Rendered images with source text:
══════════

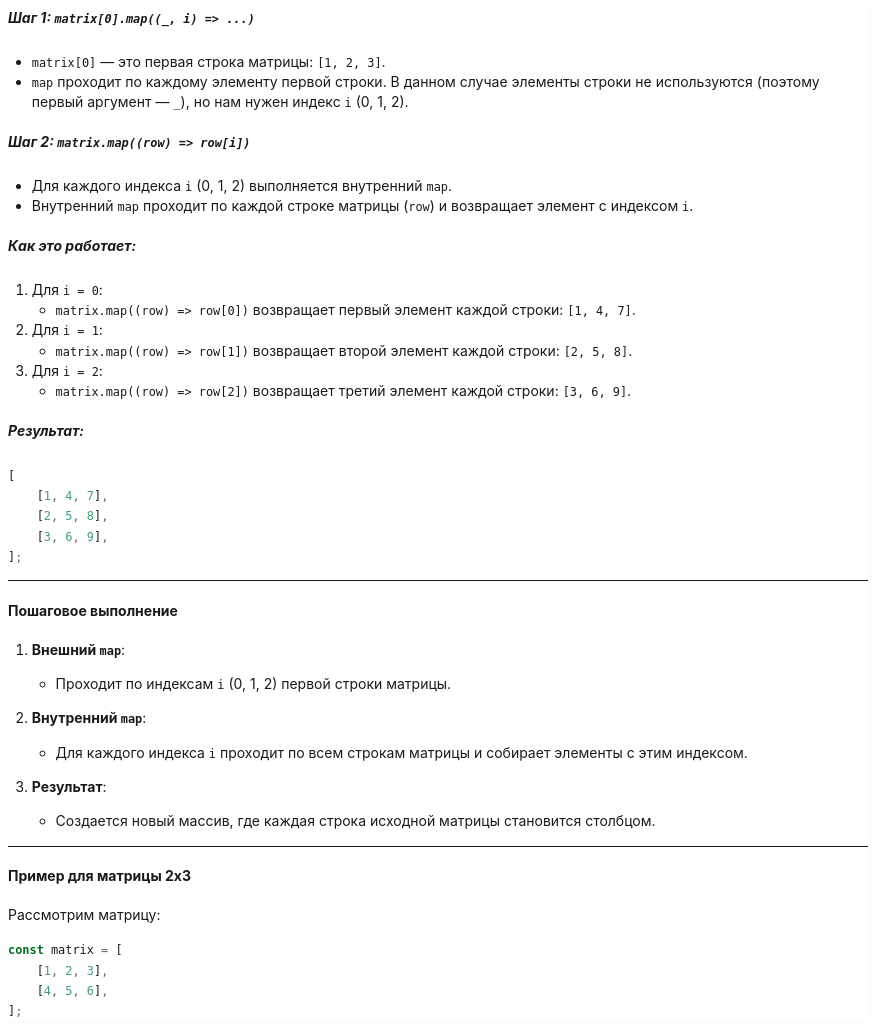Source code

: ##### Шаг 1: `matrix[0].map((_, i) => ...)`

-   `matrix[0]` — это первая строка матрицы: `[1, 2, 3]`.
-   `map` проходит по каждому элементу первой строки. В данном случае элементы строки не используются (поэтому первый аргумент — `_`), но нам нужен индекс `i` (0, 1, 2).

##### Шаг 2: `matrix.map((row) => row[i])`

-   Для каждого индекса `i` (0, 1, 2) выполняется внутренний `map`.
-   Внутренний `map` проходит по каждой строке матрицы (`row`) и возвращает элемент с индексом `i`.

##### Как это работает:

1. Для `i = 0`:
    - `matrix.map((row) => row[0])` возвращает первый элемент каждой строки: `[1, 4, 7]`.
2. Для `i = 1`:
    - `matrix.map((row) => row[1])` возвращает второй элемент каждой строки: `[2, 5, 8]`.
3. Для `i = 2`:
    - `matrix.map((row) => row[2])` возвращает третий элемент каждой строки: `[3, 6, 9]`.

##### Результат:

```javascript
[
    [1, 4, 7],
    [2, 5, 8],
    [3, 6, 9],
];
```

---

#### **Пошаговое выполнение**

1. **Внешний `map`**:

    - Проходит по индексам `i` (0, 1, 2) первой строки матрицы.

2. **Внутренний `map`**:

    - Для каждого индекса `i` проходит по всем строкам матрицы и собирает элементы с этим индексом.

3. **Результат**:
    - Создается новый массив, где каждая строка исходной матрицы становится столбцом.

---

#### **Пример для матрицы 2x3**

Рассмотрим матрицу:

```javascript
const matrix = [
    [1, 2, 3],
    [4, 5, 6],
];
```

══════════

_Instructions to follow:_ The output is the data above, repeated exactly, with pictures omitted.

_Result:_
Source code

: ##### Шаг 1: `matrix[0].map((_, i) => ...)`

-   `matrix[0]` — это первая строка матрицы: `[1, 2, 3]`.
-   `map` проходит по каждому элементу первой строки. В данном случае элементы строки не используются (поэтому первый аргумент — `_`), но нам нужен индекс `i` (0, 1, 2).

##### Шаг 2: `matrix.map((row) => row[i])`

-   Для каждого индекса `i` (0, 1, 2) выполняется внутренний `map`.
-   Внутренний `map` проходит по каждой строке матрицы (`row`) и возвращает элемент с индексом `i`.

##### Как это работает:

1. Для `i = 0`:
    - `matrix.map((row) => row[0])` возвращает первый элемент каждой строки: `[1, 4, 7]`.
2. Для `i = 1`:
    - `matrix.map((row) => row[1])` возвращает второй элемент каждой строки: `[2, 5, 8]`.
3. Для `i = 2`:
    - `matrix.map((row) => row[2])` возвращает третий элемент каждой строки: `[3, 6, 9]`.

##### Результат:

```javascript
[
    [1, 4, 7],
    [2, 5, 8],
    [3, 6, 9],
];
```

---

#### **Пошаговое выполнение**

1. **Внешний `map`**:

    - Проходит по индексам `i` (0, 1, 2) первой строки матрицы.

2. **Внутренний `map`**:

    - Для каждого индекса `i` проходит по всем строкам матрицы и собирает элементы с этим индексом.

3. **Результат**:
    - Создается новый массив, где каждая строка исходной матрицы становится столбцом.

---

#### **Пример для матрицы 2x3**

Рассмотрим матрицу:

```javascript
const matrix = [
    [1, 2, 3],
    [4, 5, 6],
];
```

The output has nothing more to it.